WHAT IS BEING ASKED: Make an exact copy of all the records that follow, apart from the pictures.

EXTRACTED INFORMATION:

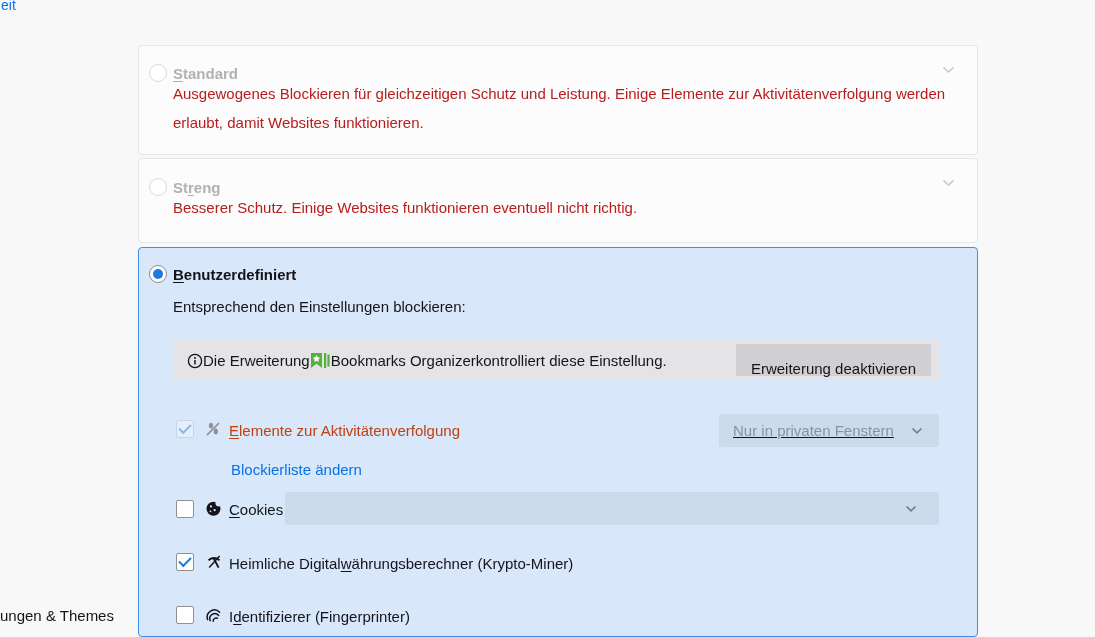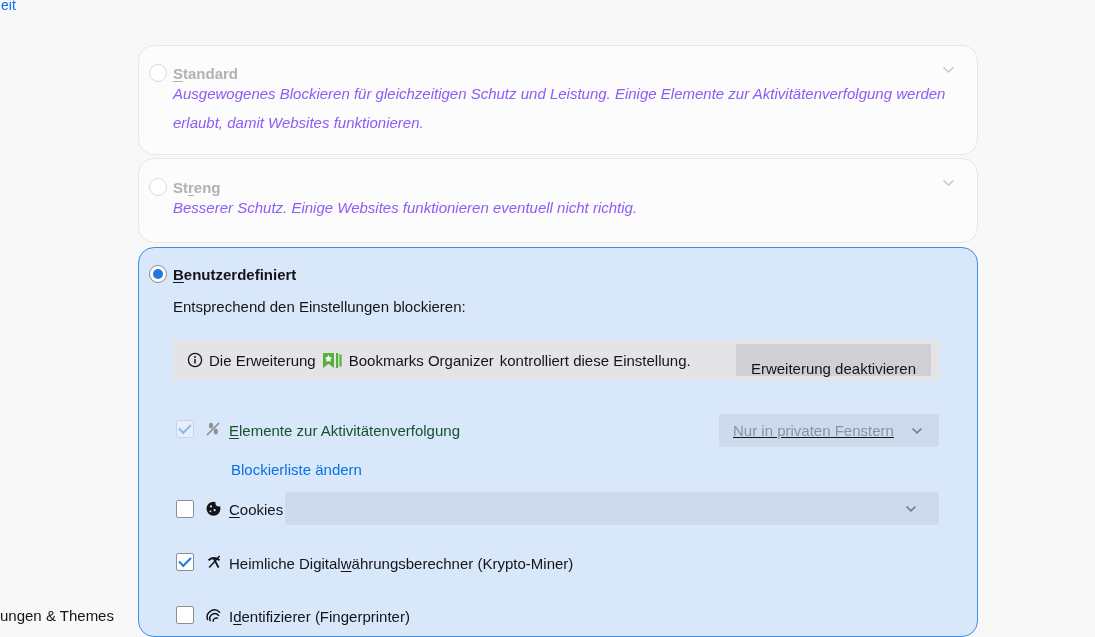--- a/index.html
+++ b/index.html
@@ -10,27 +10,27 @@
     font-family:"Liberation Sans", sans-serif;
     font-size:15px;
     color:#15141a;
     overflow:hidden;
   }
   .abs{position:absolute;}
   a.link{color:#0572e8;text-decoration:none;cursor:pointer;}
   
   .card{
     position:absolute;left:138px;width:840px;
-    background:#fcfcfc;border:1px solid #e7e7e9;border-radius:16px;
+    background:#fcfcfc;border:1px solid #e7e7e9;border-radius:4px;
     box-sizing:border-box;
   }
   .card.selected{background:#d8e7fa;border:1px solid #3f8ee3;}
   .opt-label{font-weight:700;}
   .opt-label.dim{color:#b1b1b3;}
-  .opt-desc{color:#8b5cf6;line-height:29px;margin:0;font-style:italic;}
+  .opt-desc{color:#b91c1c;line-height:29px;margin:0;}
   .chev-card{position:absolute;right:22px;top:20px;}
   
   .radio{
     position:absolute;width:18px;height:18px;border-radius:50%;
     background:#fff;border:1px solid #dadade;box-sizing:border-box;
   }
   .radio.on{border-color:#8c8c91;}
   .radio.on::after{
     content:"";position:absolute;left:3px;top:3px;width:10px;height:10px;
     border-radius:50%;background:#1f7ae0;
@@ -54,29 +54,29 @@
     padding:0 14px;box-sizing:border-box;cursor:default;text-decoration:underline;
   }
   .select .val{color:#8494a6;}
   .select .chev{position:absolute;right:16px;top:13px;}
   
   .notice{
     position:absolute;left:34px;top:92px;width:766px;height:40px;
     background:#e4e4e7;border-radius:4px;box-sizing:border-box;
     display:flex;align-items:center;padding-left:14px;
   }
-  .notice .txt{display:flex;align-items:center;gap:6px;white-space:nowrap;}
+  .notice .txt{display:flex;align-items:flex-end;white-space:nowrap;}
   .btn{
     position:absolute;right:8px;top:4px;height:32px;
     background:#d0d0d4;border:none;border-radius:2px;
     font-family:inherit;font-size:15px;color:#15141a;
     padding:16px 15px;cursor:pointer;
   }
   .row-label{white-space:nowrap;}
-  .row-label.dim{color:#14532d;}
+  .row-label.dim{color:#c2410c;}
   u{text-underline-offset:2px;}
   svg{display:block;}
 </style>
 </head>
 <body>
 
 <div class="page">
 
   <div class="abs" style="left:1px;top:-3px;color:#0572e8;font-size:14px;">eit</div>
   <div class="abs" style="left:0px;top:607px;">ungen &amp; Themes</div>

RESPONSE TO THIS EXERCISE:
--- a/index.html
+++ b/index.html
@@ -10,27 +10,27 @@
     font-family:"Liberation Sans", sans-serif;
     font-size:15px;
     color:#15141a;
     overflow:hidden;
   }
   .abs{position:absolute;}
   a.link{color:#0572e8;text-decoration:none;cursor:pointer;}
   
   .card{
     position:absolute;left:138px;width:840px;
-    background:#fcfcfc;border:1px solid #e7e7e9;border-radius:16px;
+    background:#fcfcfc;border:1px solid #e7e7e9;border-radius:4px;
     box-sizing:border-box;
   }
   .card.selected{background:#d8e7fa;border:1px solid #3f8ee3;}
   .opt-label{font-weight:700;}
   .opt-label.dim{color:#b1b1b3;}
-  .opt-desc{color:#8b5cf6;line-height:29px;margin:0;font-style:italic;}
+  .opt-desc{color:#b91c1c;line-height:29px;margin:0;}
   .chev-card{position:absolute;right:22px;top:20px;}
   
   .radio{
     position:absolute;width:18px;height:18px;border-radius:50%;
     background:#fff;border:1px solid #dadade;box-sizing:border-box;
   }
   .radio.on{border-color:#8c8c91;}
   .radio.on::after{
     content:"";position:absolute;left:3px;top:3px;width:10px;height:10px;
     border-radius:50%;background:#1f7ae0;
@@ -54,29 +54,29 @@
     padding:0 14px;box-sizing:border-box;cursor:default;text-decoration:underline;
   }
   .select .val{color:#8494a6;}
   .select .chev{position:absolute;right:16px;top:13px;}
   
   .notice{
     position:absolute;left:34px;top:92px;width:766px;height:40px;
     background:#e4e4e7;border-radius:4px;box-sizing:border-box;
     display:flex;align-items:center;padding-left:14px;
   }
-  .notice .txt{display:flex;align-items:center;gap:6px;white-space:nowrap;}
+  .notice .txt{display:flex;align-items:flex-end;white-space:nowrap;}
   .btn{
     position:absolute;right:8px;top:4px;height:32px;
     background:#d0d0d4;border:none;border-radius:2px;
     font-family:inherit;font-size:15px;color:#15141a;
     padding:16px 15px;cursor:pointer;
   }
   .row-label{white-space:nowrap;}
-  .row-label.dim{color:#14532d;}
+  .row-label.dim{color:#c2410c;}
   u{text-underline-offset:2px;}
   svg{display:block;}
 </style>
 </head>
 <body>
 
 <div class="page">
 
   <div class="abs" style="left:1px;top:-3px;color:#0572e8;font-size:14px;">eit</div>
   <div class="abs" style="left:0px;top:607px;">ungen &amp; Themes</div>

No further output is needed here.